Generators are great to have around during such conditions, but they can also be a silent killer if not used properly, experts say.
“Well, nearly 300 people die a year from carbon monoxide poisoning, and thousands feel the effects and go to the hospital to make sure to get treatment,” said Chris Borak, a supervisor at Home Depot.
When a generator is running it releases colorless, odorless, and tasteless toxic fumes called carbon monoxide, Borak said. Exposure to high levels of fumes normally results in flu-like symptoms like nausea, vomiting and fatigue.
During any storm, people should not operate a generator indoors or in an attached garage. A simple way to remember that is to read the manufacturer’s instructions and follow the directions given, Borak said.
“Grounding a generator will protect you from electrocution, keeping it 25 feet away from any windows awnings, any area where air can get into the house, will also protect you from carbon monoxide,” he said.

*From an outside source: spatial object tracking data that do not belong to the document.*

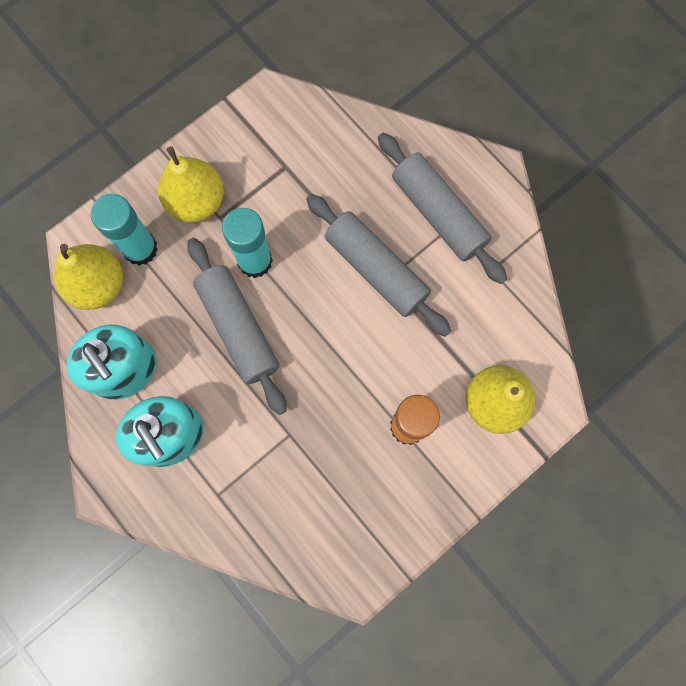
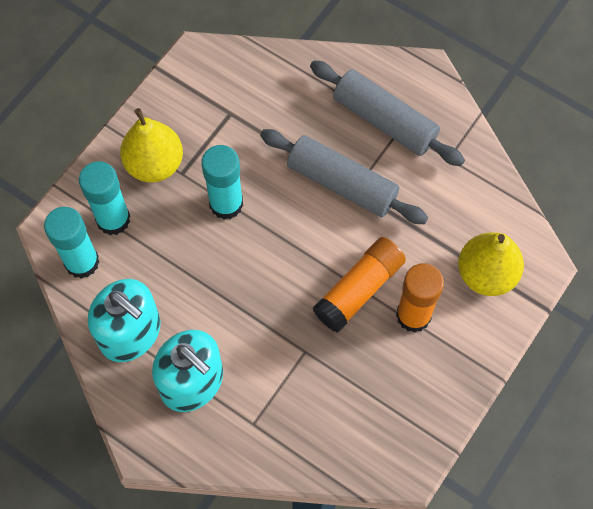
camera: 15 degrees left, 10 degrees down
(98, 285) = (82, 262): yellow pear -> turquoise glue stick
(238, 328) = (228, 268): grey rolling pin -> none
(361, 385) = (359, 289): none -> orange glue stick

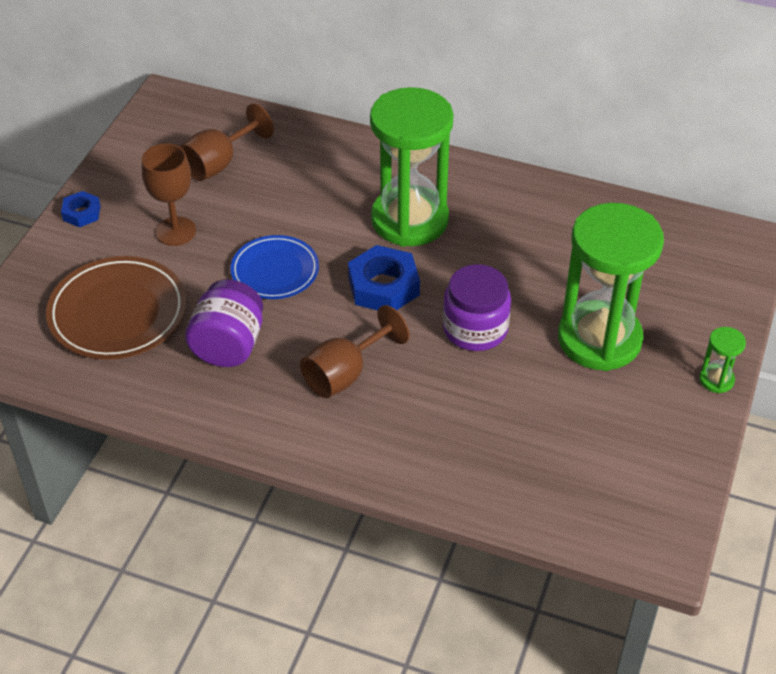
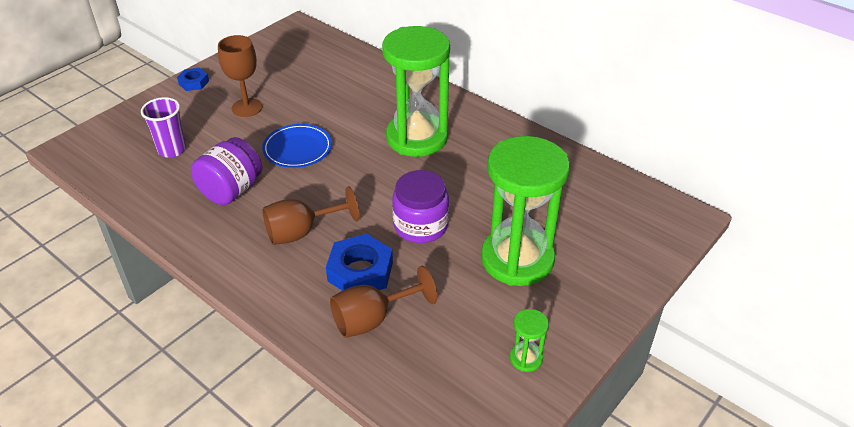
camera: 20 degrees right, 5 degrees down
(118, 312) = (172, 150): brown plate -> purple cup
(219, 163) = (305, 72): brown goblet -> brown goblet (372, 319)
(383, 286) = (369, 178): blue nut -> blue nut (360, 271)
(716, 380) = (602, 318): green hourglass -> green hourglass (526, 358)

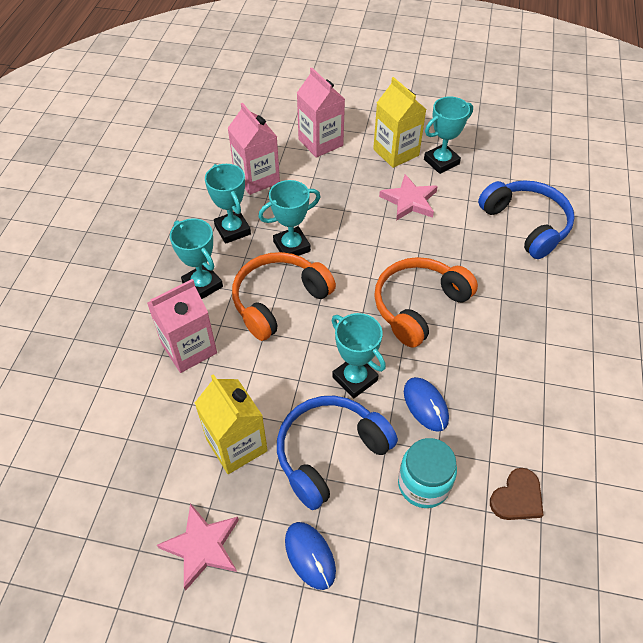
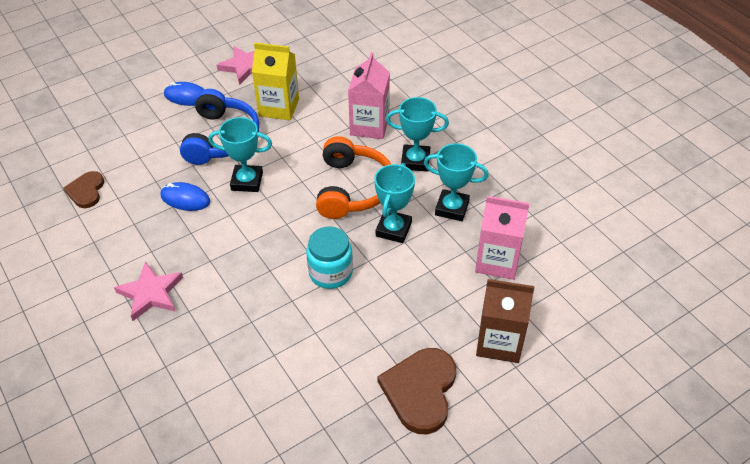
camera: 135 degrees right, 5 degrees down
(320, 142) = (499, 342): pink carton -> brown carton
(396, 152) = (420, 391): yellow carton -> brown heart
(409, 201) = (349, 344): pink star -> pink star (150, 293)
(418, 306) = (250, 257): orange headphones -> none
(423, 484) = (151, 160): turquoise jar -> turquoise jar (330, 273)
(441, 162) = (366, 417): turquoise trophy -> none
(526, 224) = (220, 405): blue headphones -> none

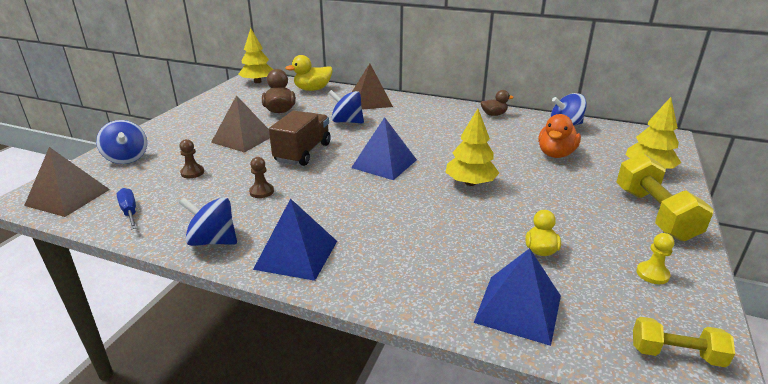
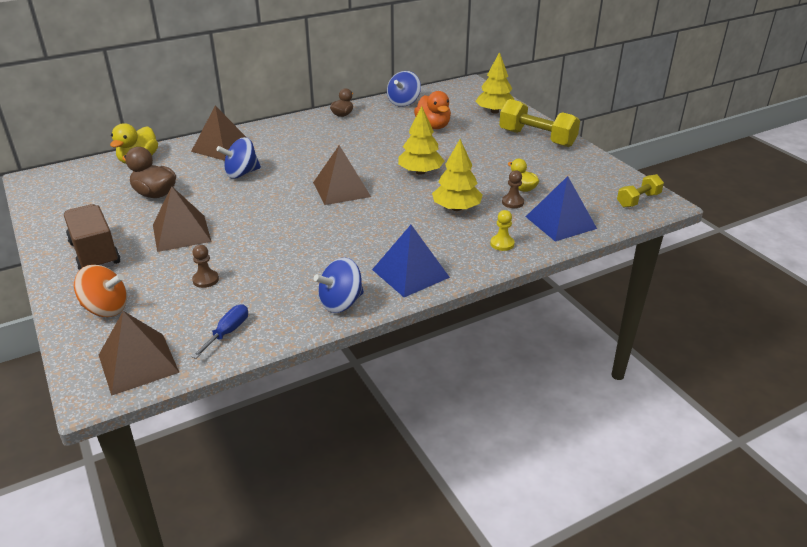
camera: 50 degrees left, 5 degrees up
(127, 158) = (106, 309): blue spinning top -> orange spinning top
(129, 211) = (228, 332): blue screwdriver -> blue screwdriver turned 105 degrees clockwise
(257, 82) = (54, 179): yellow tree -> yellow tree (456, 208)
(261, 191) = (298, 257): brown pawn -> brown pawn (512, 202)
(303, 152) = (262, 215): brown truck -> brown truck (95, 253)
(384, 163) = (341, 189): blue pyramid -> brown pyramid
(652, 274) = (582, 171): yellow pawn -> yellow pawn (502, 244)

Another way to make sure that you and your family are safe is to invest in a carbon monoxide tester and place it near the airway where the generator is located to make sure you do not have excess levels of fumes.
Part of practicing generator safety is not forgetting any steps, Tony Nestor of Home Depot said.
“Another safety precaution in operating your generator is make sure you have proper oil, enough oil to sustain you through the storm,” he said.